JagarothJagaroth Posts: 3
edited May 2013 in Campaign

I hate to start my first post with a campaign but today I was run over.

Whilst the driver has admitted responsibility and will pay for any damage I do not think he is entirely to blame. The car after him was partially blocking the cycle lane un-sighting both of us, the traffic was slow moving (less than 5mph) and in a clear lane, slightly downhill I would have been doing quite a bit more (around 25).

However with better cycle lane width and improved markings for turnoffs/drives etc I believe this wouldn't have happened (the average size around here is 2ft6).
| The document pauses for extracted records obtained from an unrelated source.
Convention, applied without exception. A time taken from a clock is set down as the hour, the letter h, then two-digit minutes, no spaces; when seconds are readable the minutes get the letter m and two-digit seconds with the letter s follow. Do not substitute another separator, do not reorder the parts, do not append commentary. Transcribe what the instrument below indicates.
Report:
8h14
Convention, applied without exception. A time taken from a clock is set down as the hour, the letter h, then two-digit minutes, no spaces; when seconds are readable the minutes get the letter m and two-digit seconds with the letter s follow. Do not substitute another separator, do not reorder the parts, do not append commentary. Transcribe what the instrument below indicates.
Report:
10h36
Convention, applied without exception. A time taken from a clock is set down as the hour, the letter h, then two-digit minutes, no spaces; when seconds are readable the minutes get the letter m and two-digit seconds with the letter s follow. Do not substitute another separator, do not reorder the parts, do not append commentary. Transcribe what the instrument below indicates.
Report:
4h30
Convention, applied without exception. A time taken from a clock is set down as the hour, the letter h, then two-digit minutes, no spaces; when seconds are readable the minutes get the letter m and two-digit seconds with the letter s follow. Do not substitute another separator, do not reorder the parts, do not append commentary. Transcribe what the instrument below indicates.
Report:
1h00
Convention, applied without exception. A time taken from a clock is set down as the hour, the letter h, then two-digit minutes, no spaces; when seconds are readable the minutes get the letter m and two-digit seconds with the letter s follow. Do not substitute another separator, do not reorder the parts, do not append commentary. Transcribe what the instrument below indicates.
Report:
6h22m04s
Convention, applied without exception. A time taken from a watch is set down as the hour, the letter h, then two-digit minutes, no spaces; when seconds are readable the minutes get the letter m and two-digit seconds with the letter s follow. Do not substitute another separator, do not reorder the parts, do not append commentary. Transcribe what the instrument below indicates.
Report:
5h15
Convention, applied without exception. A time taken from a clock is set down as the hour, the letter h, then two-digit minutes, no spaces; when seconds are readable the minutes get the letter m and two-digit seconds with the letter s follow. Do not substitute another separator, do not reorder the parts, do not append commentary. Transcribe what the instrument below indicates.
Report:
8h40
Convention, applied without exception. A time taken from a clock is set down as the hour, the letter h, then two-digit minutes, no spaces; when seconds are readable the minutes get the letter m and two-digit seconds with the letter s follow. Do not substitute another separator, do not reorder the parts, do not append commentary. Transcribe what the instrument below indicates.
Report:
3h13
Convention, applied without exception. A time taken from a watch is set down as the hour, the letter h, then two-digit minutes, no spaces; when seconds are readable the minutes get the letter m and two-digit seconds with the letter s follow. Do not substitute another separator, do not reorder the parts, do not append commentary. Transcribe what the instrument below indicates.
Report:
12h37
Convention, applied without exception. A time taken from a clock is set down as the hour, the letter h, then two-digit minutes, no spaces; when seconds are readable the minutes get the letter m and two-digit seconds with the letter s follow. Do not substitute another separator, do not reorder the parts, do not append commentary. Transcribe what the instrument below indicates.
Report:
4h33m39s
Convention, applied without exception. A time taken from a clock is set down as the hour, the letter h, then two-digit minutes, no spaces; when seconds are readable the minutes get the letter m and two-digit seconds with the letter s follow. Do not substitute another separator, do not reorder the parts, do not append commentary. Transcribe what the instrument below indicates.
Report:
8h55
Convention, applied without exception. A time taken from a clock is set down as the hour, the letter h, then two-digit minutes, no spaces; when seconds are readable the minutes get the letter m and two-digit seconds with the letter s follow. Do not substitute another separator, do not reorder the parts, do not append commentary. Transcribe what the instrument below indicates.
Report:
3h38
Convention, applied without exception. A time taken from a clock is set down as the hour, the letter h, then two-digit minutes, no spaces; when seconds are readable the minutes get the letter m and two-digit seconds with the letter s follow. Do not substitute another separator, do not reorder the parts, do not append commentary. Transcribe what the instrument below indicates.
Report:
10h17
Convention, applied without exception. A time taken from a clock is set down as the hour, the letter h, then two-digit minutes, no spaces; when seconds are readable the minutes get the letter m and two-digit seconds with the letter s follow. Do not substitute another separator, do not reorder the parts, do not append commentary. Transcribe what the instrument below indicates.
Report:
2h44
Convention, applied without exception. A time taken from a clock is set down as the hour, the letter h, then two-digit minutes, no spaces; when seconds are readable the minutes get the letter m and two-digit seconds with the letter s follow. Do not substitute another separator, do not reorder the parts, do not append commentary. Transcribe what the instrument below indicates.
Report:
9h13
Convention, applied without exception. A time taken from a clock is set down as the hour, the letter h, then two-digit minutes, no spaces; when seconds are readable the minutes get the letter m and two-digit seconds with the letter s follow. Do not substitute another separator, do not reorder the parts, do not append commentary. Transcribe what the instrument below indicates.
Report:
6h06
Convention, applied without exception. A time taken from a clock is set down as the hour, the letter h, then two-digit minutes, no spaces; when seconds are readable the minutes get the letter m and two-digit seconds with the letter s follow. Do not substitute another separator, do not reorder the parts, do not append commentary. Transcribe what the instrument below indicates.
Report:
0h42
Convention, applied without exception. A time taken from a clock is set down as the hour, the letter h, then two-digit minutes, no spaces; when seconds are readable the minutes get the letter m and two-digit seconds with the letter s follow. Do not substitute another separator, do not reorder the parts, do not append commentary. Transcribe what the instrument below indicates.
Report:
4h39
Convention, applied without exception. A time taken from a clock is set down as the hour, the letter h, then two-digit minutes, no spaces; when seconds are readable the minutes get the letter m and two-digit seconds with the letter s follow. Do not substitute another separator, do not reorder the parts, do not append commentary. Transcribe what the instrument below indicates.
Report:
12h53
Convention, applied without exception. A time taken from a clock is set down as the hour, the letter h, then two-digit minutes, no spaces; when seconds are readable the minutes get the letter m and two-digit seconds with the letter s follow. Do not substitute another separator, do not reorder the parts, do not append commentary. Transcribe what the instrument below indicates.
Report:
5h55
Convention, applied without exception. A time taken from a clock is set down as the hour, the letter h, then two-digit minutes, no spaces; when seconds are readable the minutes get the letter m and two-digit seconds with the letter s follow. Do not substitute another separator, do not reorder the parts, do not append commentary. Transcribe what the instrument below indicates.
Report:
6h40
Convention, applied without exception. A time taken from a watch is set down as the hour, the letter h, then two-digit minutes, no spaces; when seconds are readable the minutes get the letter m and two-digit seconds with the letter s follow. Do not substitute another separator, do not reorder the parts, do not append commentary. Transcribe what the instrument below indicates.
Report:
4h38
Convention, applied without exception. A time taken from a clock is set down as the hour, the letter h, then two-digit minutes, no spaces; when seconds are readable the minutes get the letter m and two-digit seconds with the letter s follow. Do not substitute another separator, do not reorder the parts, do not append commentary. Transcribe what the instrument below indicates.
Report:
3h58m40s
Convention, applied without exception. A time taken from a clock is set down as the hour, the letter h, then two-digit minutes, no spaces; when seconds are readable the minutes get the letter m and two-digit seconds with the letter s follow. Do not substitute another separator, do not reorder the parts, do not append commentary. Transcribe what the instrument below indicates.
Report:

So a very simple thing I would like us to campaign for is wider roadside cycle lanes (especially on flat/downhill sections) where at rush hours cyclists will be traveling far faster than cars.

Thanks for your time.


  • ProssPross Posts: 34,100
    Where do you suggest the additional width is taken from? Do we make the footway narrower and move the kerb over or the traffic lanes narrower in which case the vehicle will end up encroaching more into the cycle lane than it was in your scenario. There's a finite space on our roads so any retrofitting of cycle lanes can only use what is available. If your cycle lanes are 750mm (2 ' 6") it suggests road space is at a premium as I would consider that an absolute minimum or even too narrow to even bother providing one given that any road gillies will take up 600mm of the lane. The TfL guidance recommends 1.5m as a minimum and preferably 2.0m but there is no national design guide. In effect you were filtering down a narrow gap on the inside at 25mph, do you really think that is a safe way to ride in traffic? I'm not sure that providing wider lanes so cyclists can go that fast up the inside of traffic is really something worth campaigning for to be honest!
  • JagarothJagaroth Posts: 3
    I do take your points, however in this place there is plenty of room. At many places there are filter lanes and at one point a combined bus and cycle lane (in the other direction) so at this point there is enough space for three cars side by side and 2 cycle lanes of at least 2.5 and probably 3 meters without problem. Safe cycling could be implemented at close to zero cost. When cars are offered a wide single lane they then to spread out but given a single defined lane stay within it.

    When I posted it was just after the accident. I could only type with one hand as was probably in shock. Looking at my trip computer I didn't go above 18mph (perhaps I am too prepared to admit personal responsibility). However there are far too many accidents involving cyclists and side roads/driveways etc. Many riders are going slower and end up more injured than I was.

    However the local council have an appalling record where cycling is concerned, when the tour de France covered this road not only did they refuse to repair the road they prevented local cyclists from chalking marks around the worst pot holes since it would attract attention to the poor condition of the surface. Also the drains are still along the length of the road (and the holes wide enough for a road bike to fall into).

    Now I don't think I (or our collective force) can convince a local council (that have been censured by county for its lack of cycle ways) to provide full cycling provision overnight but a bit of road painting is I think is a realistic start. After all how much does it cost to move the cycle line and paint cross hatching (similar to box junctions) where a cycle lane crosses a side road/junction rather than ending and restarting the lane abrupty.